- Balla Union Location of Balla Union in Bangladesh
- Coordinates: 24°20′00″N 90°01′43″E﻿ / ﻿24.3332°N 90.0285°E
- Country: Bangladesh
- Division: Dhaka Division
- District: Tangail District
- Upazila: Kalihati Upazila
- Established on: 1984

Government
- • Type: Union Council
- • Chairman: Can Mahmud Pakir (Bangladesh Awami League)

Area
- • Total: 13.95 km^{2} (5.39 sq mi)
- Elevation: 18 m (59 ft)

Population (2011)
- • Total: 42,999
- • Density: 3,082/km^{2} (7,983/sq mi)
- Time zone: UTC+6 (BST)
- Postal code: 1973
- Website: ballaup.tangail.gov.bd

= Balla Union =

Balla Union (বল্লা ইউনিয়ন)is a union of Kalihati Upazila, Tangail District, Bangladesh.

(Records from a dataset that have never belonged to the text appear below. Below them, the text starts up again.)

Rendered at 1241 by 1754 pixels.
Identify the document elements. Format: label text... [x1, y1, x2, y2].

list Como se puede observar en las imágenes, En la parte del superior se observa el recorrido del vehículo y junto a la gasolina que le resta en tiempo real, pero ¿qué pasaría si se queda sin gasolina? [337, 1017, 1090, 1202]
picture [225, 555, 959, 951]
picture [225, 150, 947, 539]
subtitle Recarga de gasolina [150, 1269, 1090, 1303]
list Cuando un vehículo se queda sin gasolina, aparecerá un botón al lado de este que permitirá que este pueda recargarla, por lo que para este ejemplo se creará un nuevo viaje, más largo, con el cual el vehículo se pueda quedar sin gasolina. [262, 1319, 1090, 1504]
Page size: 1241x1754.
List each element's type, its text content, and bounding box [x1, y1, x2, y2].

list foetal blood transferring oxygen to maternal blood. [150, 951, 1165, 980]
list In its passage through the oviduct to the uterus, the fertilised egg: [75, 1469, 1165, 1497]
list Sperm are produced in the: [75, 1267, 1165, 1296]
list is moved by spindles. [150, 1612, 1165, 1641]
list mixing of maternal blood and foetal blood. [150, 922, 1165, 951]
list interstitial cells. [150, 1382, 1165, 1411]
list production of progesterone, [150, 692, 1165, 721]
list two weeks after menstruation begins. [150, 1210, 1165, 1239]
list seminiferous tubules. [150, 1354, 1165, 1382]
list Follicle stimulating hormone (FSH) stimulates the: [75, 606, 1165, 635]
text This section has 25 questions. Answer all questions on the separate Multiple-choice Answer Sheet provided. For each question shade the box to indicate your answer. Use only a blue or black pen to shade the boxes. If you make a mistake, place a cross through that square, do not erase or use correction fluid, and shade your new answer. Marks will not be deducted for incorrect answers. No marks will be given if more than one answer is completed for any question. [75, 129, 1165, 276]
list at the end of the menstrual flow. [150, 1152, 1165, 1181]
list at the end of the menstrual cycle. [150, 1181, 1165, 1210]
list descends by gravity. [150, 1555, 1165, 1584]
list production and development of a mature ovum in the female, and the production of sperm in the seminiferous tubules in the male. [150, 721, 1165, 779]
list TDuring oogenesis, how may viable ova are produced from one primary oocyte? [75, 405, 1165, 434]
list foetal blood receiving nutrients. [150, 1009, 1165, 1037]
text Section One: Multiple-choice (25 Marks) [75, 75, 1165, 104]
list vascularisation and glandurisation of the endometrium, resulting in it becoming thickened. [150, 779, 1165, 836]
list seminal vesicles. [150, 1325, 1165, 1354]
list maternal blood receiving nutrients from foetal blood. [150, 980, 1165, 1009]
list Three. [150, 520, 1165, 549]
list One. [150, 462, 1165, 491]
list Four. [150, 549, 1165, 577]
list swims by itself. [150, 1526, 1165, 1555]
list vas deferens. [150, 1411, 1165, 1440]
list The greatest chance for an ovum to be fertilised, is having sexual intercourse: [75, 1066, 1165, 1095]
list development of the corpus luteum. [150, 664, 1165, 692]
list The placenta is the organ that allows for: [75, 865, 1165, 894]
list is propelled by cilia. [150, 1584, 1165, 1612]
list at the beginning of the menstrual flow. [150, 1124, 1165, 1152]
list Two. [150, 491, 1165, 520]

It is situated 12 km northeast of Tangail, the district headquarters.

==Demographics==
According to Population Census 2011 performed by Bangladesh Bureau of Statistics, The total population of Balla union is 42999. There are 10068 households in total.

==Education==
The literacy rate of Balla Union is 41.1% (Male-43%, Female-38.8%).